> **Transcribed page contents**

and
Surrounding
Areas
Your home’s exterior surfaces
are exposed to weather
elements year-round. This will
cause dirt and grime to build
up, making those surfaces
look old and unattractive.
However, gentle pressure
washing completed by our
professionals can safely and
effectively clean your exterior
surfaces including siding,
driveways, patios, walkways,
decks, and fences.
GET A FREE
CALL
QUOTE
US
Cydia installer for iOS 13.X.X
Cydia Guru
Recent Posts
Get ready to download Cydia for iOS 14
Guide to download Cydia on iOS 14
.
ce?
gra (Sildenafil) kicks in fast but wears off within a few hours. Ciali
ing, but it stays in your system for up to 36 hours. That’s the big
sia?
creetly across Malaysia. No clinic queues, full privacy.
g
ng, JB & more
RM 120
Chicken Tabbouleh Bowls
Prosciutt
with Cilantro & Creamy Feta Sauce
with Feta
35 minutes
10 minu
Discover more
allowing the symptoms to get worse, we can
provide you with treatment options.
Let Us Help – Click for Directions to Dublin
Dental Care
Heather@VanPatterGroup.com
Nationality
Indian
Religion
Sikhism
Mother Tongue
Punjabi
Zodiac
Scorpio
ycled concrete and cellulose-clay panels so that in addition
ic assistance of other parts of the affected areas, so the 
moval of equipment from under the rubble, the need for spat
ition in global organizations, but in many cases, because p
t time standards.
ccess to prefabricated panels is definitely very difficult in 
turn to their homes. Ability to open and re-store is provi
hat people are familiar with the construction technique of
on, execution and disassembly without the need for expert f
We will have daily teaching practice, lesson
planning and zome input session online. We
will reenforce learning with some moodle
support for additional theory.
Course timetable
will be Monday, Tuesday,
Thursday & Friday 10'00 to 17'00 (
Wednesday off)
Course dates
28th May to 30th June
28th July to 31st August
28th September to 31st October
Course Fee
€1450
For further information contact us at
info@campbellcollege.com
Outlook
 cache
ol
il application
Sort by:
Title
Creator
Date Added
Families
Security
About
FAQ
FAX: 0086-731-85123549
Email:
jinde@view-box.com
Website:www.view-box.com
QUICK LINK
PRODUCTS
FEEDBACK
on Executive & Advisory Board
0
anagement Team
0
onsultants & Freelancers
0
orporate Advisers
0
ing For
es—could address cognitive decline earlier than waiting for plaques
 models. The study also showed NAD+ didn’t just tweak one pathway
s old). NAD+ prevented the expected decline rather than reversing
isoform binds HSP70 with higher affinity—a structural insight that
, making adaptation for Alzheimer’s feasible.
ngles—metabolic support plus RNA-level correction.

> **TASK OBJECTIVE**
Write out an exact copy of every record shown above.

> **TASK ANSWER**
and
Surrounding
Areas
Your home’s exterior surfaces
are exposed to weather
elements year-round. This will
cause dirt and grime to build
up, making those surfaces
look old and unattractive.
However, gentle pressure
washing completed by our
professionals can safely and
effectively clean your exterior
surfaces including siding,
driveways, patios, walkways,
decks, and fences.
GET A FREE
CALL
QUOTE
US
Cydia installer for iOS 13.X.X
Cydia Guru
Recent Posts
Get ready to download Cydia for iOS 14
Guide to download Cydia on iOS 14
.
ce?
gra (Sildenafil) kicks in fast but wears off within a few hours. Ciali
ing, but it stays in your system for up to 36 hours. That’s the big
sia?
creetly across Malaysia. No clinic queues, full privacy.
g
ng, JB & more
RM 120
Chicken Tabbouleh Bowls
Prosciutt
with Cilantro & Creamy Feta Sauce
with Feta
35 minutes
10 minu
Discover more
allowing the symptoms to get worse, we can
provide you with treatment options.
Let Us Help – Click for Directions to Dublin
Dental Care
Heather@VanPatterGroup.com
Nationality
Indian
Religion
Sikhism
Mother Tongue
Punjabi
Zodiac
Scorpio
ycled concrete and cellulose-clay panels so that in addition
ic assistance of other parts of the affected areas, so the 
moval of equipment from under the rubble, the need for spat
ition in global organizations, but in many cases, because p
t time standards.
ccess to prefabricated panels is definitely very difficult in 
turn to their homes. Ability to open and re-store is provi
hat people are familiar with the construction technique of
on, execution and disassembly without the need for expert f
We will have daily teaching practice, lesson
planning and zome input session online. We
will reenforce learning with some moodle
support for additional theory.
Course timetable
will be Monday, Tuesday,
Thursday & Friday 10'00 to 17'00 (
Wednesday off)
Course dates
28th May to 30th June
28th July to 31st August
28th September to 31st October
Course Fee
€1450
For further information contact us at
info@campbellcollege.com
Outlook
 cache
ol
il application
Sort by:
Title
Creator
Date Added
Families
Security
About
FAQ
FAX: 0086-731-85123549
Email:
jinde@view-box.com
Website:www.view-box.com
QUICK LINK
PRODUCTS
FEEDBACK
on Executive & Advisory Board
0
anagement Team
0
onsultants & Freelancers
0
orporate Advisers
0
ing For
es—could address cognitive decline earlier than waiting for plaques
 models. The study also showed NAD+ didn’t just tweak one pathway
s old). NAD+ prevented the expected decline rather than reversing
isoform binds HSP70 with higher affinity—a structural insight that
, making adaptation for Alzheimer’s feasible.
ngles—metabolic support plus RNA-level correction.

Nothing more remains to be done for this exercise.